To be done. Update the records below by replacing each "common name" with "everyday name". Keep every other part of them as it is.

═══ Dataset

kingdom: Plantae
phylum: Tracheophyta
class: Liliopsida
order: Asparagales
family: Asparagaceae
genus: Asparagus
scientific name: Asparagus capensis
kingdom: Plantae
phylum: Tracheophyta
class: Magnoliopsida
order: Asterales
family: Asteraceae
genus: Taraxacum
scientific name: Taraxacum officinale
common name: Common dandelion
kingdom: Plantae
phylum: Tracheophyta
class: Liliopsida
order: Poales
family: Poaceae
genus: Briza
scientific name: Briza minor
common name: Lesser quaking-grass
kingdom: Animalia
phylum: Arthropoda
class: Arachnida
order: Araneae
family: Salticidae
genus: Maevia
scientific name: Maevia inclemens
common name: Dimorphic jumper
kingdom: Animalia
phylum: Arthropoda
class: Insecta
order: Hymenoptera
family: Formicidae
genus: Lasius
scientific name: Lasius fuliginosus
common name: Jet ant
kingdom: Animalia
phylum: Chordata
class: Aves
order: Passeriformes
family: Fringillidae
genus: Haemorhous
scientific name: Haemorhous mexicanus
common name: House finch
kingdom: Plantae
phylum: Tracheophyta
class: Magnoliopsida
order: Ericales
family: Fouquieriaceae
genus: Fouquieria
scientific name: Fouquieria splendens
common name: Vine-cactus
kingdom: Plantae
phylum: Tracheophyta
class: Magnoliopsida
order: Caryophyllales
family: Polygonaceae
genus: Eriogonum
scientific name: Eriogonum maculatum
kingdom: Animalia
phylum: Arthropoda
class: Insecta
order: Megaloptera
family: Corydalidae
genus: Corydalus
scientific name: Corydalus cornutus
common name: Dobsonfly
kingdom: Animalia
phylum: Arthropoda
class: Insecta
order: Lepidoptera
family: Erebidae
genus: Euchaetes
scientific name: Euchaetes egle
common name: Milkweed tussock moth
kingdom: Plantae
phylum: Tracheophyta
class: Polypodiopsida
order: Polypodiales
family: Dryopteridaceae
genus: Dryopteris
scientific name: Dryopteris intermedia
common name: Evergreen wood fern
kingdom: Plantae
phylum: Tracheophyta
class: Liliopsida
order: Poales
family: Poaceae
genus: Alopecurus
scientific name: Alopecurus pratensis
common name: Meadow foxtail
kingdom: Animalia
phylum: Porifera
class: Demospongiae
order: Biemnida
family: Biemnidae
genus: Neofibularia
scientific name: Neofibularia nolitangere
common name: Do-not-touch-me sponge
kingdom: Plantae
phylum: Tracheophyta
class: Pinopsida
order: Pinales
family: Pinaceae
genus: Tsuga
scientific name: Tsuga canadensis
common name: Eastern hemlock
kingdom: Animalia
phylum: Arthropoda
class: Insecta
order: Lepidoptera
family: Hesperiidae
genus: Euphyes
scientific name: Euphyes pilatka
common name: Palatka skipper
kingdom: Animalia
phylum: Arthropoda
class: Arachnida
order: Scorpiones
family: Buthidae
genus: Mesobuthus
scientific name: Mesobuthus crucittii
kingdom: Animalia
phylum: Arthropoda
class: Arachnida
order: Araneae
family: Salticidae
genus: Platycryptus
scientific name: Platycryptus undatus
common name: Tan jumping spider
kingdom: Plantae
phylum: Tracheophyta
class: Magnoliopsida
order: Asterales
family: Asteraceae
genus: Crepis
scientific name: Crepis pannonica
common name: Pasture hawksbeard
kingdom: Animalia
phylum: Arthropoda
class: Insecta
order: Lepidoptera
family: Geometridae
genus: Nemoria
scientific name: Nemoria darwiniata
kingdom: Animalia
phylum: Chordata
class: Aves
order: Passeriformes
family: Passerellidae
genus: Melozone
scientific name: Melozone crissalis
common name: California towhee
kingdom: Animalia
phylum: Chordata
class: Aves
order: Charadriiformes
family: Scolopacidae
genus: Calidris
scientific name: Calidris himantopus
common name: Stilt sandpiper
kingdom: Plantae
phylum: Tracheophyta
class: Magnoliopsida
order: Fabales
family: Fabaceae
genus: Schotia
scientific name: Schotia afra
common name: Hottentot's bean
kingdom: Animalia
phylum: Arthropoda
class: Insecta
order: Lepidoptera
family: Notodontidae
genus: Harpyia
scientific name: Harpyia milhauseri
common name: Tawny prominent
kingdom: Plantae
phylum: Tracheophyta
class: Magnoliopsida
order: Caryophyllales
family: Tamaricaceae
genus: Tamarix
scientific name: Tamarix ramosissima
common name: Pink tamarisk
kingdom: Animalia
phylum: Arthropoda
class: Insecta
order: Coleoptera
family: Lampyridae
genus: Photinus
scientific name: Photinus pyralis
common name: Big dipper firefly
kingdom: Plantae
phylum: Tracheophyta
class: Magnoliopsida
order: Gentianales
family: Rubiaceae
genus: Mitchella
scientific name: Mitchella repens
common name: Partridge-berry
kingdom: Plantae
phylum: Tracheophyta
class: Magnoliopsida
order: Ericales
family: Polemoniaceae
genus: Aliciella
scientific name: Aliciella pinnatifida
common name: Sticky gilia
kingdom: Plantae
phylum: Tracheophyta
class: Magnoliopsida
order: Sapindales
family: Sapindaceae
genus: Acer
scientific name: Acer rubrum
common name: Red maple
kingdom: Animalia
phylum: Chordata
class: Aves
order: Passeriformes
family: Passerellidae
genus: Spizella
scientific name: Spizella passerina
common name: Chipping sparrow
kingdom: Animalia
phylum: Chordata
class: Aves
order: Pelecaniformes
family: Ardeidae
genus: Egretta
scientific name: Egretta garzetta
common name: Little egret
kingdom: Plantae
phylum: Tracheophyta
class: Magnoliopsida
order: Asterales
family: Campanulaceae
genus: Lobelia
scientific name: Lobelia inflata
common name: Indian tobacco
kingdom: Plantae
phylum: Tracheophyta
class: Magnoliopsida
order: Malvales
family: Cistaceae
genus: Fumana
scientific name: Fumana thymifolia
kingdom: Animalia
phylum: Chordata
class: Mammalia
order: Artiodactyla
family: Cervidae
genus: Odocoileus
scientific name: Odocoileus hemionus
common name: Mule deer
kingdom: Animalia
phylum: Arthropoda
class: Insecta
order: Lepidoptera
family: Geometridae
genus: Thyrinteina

══════

Response for this exercise.
kingdom: Plantae
phylum: Tracheophyta
class: Liliopsida
order: Asparagales
family: Asparagaceae
genus: Asparagus
scientific name: Asparagus capensis
kingdom: Plantae
phylum: Tracheophyta
class: Magnoliopsida
order: Asterales
family: Asteraceae
genus: Taraxacum
scientific name: Taraxacum officinale
everyday name: Common dandelion
kingdom: Plantae
phylum: Tracheophyta
class: Liliopsida
order: Poales
family: Poaceae
genus: Briza
scientific name: Briza minor
everyday name: Lesser quaking-grass
kingdom: Animalia
phylum: Arthropoda
class: Arachnida
order: Araneae
family: Salticidae
genus: Maevia
scientific name: Maevia inclemens
everyday name: Dimorphic jumper
kingdom: Animalia
phylum: Arthropoda
class: Insecta
order: Hymenoptera
family: Formicidae
genus: Lasius
scientific name: Lasius fuliginosus
everyday name: Jet ant
kingdom: Animalia
phylum: Chordata
class: Aves
order: Passeriformes
family: Fringillidae
genus: Haemorhous
scientific name: Haemorhous mexicanus
everyday name: House finch
kingdom: Plantae
phylum: Tracheophyta
class: Magnoliopsida
order: Ericales
family: Fouquieriaceae
genus: Fouquieria
scientific name: Fouquieria splendens
everyday name: Vine-cactus
kingdom: Plantae
phylum: Tracheophyta
class: Magnoliopsida
order: Caryophyllales
family: Polygonaceae
genus: Eriogonum
scientific name: Eriogonum maculatum
kingdom: Animalia
phylum: Arthropoda
class: Insecta
order: Megaloptera
family: Corydalidae
genus: Corydalus
scientific name: Corydalus cornutus
everyday name: Dobsonfly
kingdom: Animalia
phylum: Arthropoda
class: Insecta
order: Lepidoptera
family: Erebidae
genus: Euchaetes
scientific name: Euchaetes egle
everyday name: Milkweed tussock moth
kingdom: Plantae
phylum: Tracheophyta
class: Polypodiopsida
order: Polypodiales
family: Dryopteridaceae
genus: Dryopteris
scientific name: Dryopteris intermedia
everyday name: Evergreen wood fern
kingdom: Plantae
phylum: Tracheophyta
class: Liliopsida
order: Poales
family: Poaceae
genus: Alopecurus
scientific name: Alopecurus pratensis
everyday name: Meadow foxtail
kingdom: Animalia
phylum: Porifera
class: Demospongiae
order: Biemnida
family: Biemnidae
genus: Neofibularia
scientific name: Neofibularia nolitangere
everyday name: Do-not-touch-me sponge
kingdom: Plantae
phylum: Tracheophyta
class: Pinopsida
order: Pinales
family: Pinaceae
genus: Tsuga
scientific name: Tsuga canadensis
everyday name: Eastern hemlock
kingdom: Animalia
phylum: Arthropoda
class: Insecta
order: Lepidoptera
family: Hesperiidae
genus: Euphyes
scientific name: Euphyes pilatka
everyday name: Palatka skipper
kingdom: Animalia
phylum: Arthropoda
class: Arachnida
order: Scorpiones
family: Buthidae
genus: Mesobuthus
scientific name: Mesobuthus crucittii
kingdom: Animalia
phylum: Arthropoda
class: Arachnida
order: Araneae
family: Salticidae
genus: Platycryptus
scientific name: Platycryptus undatus
everyday name: Tan jumping spider
kingdom: Plantae
phylum: Tracheophyta
class: Magnoliopsida
order: Asterales
family: Asteraceae
genus: Crepis
scientific name: Crepis pannonica
everyday name: Pasture hawksbeard
kingdom: Animalia
phylum: Arthropoda
class: Insecta
order: Lepidoptera
family: Geometridae
genus: Nemoria
scientific name: Nemoria darwiniata
kingdom: Animalia
phylum: Chordata
class: Aves
order: Passeriformes
family: Passerellidae
genus: Melozone
scientific name: Melozone crissalis
everyday name: California towhee
kingdom: Animalia
phylum: Chordata
class: Aves
order: Charadriiformes
family: Scolopacidae
genus: Calidris
scientific name: Calidris himantopus
everyday name: Stilt sandpiper
kingdom: Plantae
phylum: Tracheophyta
class: Magnoliopsida
order: Fabales
family: Fabaceae
genus: Schotia
scientific name: Schotia afra
everyday name: Hottentot's bean
kingdom: Animalia
phylum: Arthropoda
class: Insecta
order: Lepidoptera
family: Notodontidae
genus: Harpyia
scientific name: Harpyia milhauseri
everyday name: Tawny prominent
kingdom: Plantae
phylum: Tracheophyta
class: Magnoliopsida
order: Caryophyllales
family: Tamaricaceae
genus: Tamarix
scientific name: Tamarix ramosissima
everyday name: Pink tamarisk
kingdom: Animalia
phylum: Arthropoda
class: Insecta
order: Coleoptera
family: Lampyridae
genus: Photinus
scientific name: Photinus pyralis
everyday name: Big dipper firefly
kingdom: Plantae
phylum: Tracheophyta
class: Magnoliopsida
order: Gentianales
family: Rubiaceae
genus: Mitchella
scientific name: Mitchella repens
everyday name: Partridge-berry
kingdom: Plantae
phylum: Tracheophyta
class: Magnoliopsida
order: Ericales
family: Polemoniaceae
genus: Aliciella
scientific name: Aliciella pinnatifida
everyday name: Sticky gilia
kingdom: Plantae
phylum: Tracheophyta
class: Magnoliopsida
order: Sapindales
family: Sapindaceae
genus: Acer
scientific name: Acer rubrum
everyday name: Red maple
kingdom: Animalia
phylum: Chordata
class: Aves
order: Passeriformes
family: Passerellidae
genus: Spizella
scientific name: Spizella passerina
everyday name: Chipping sparrow
kingdom: Animalia
phylum: Chordata
class: Aves
order: Pelecaniformes
family: Ardeidae
genus: Egretta
scientific name: Egretta garzetta
everyday name: Little egret
kingdom: Plantae
phylum: Tracheophyta
class: Magnoliopsida
order: Asterales
family: Campanulaceae
genus: Lobelia
scientific name: Lobelia inflata
everyday name: Indian tobacco
kingdom: Plantae
phylum: Tracheophyta
class: Magnoliopsida
order: Malvales
family: Cistaceae
genus: Fumana
scientific name: Fumana thymifolia
kingdom: Animalia
phylum: Chordata
class: Mammalia
order: Artiodactyla
family: Cervidae
genus: Odocoileus
scientific name: Odocoileus hemionus
everyday name: Mule deer
kingdom: Animalia
phylum: Arthropoda
class: Insecta
order: Lepidoptera
family: Geometridae
genus: Thyrinteina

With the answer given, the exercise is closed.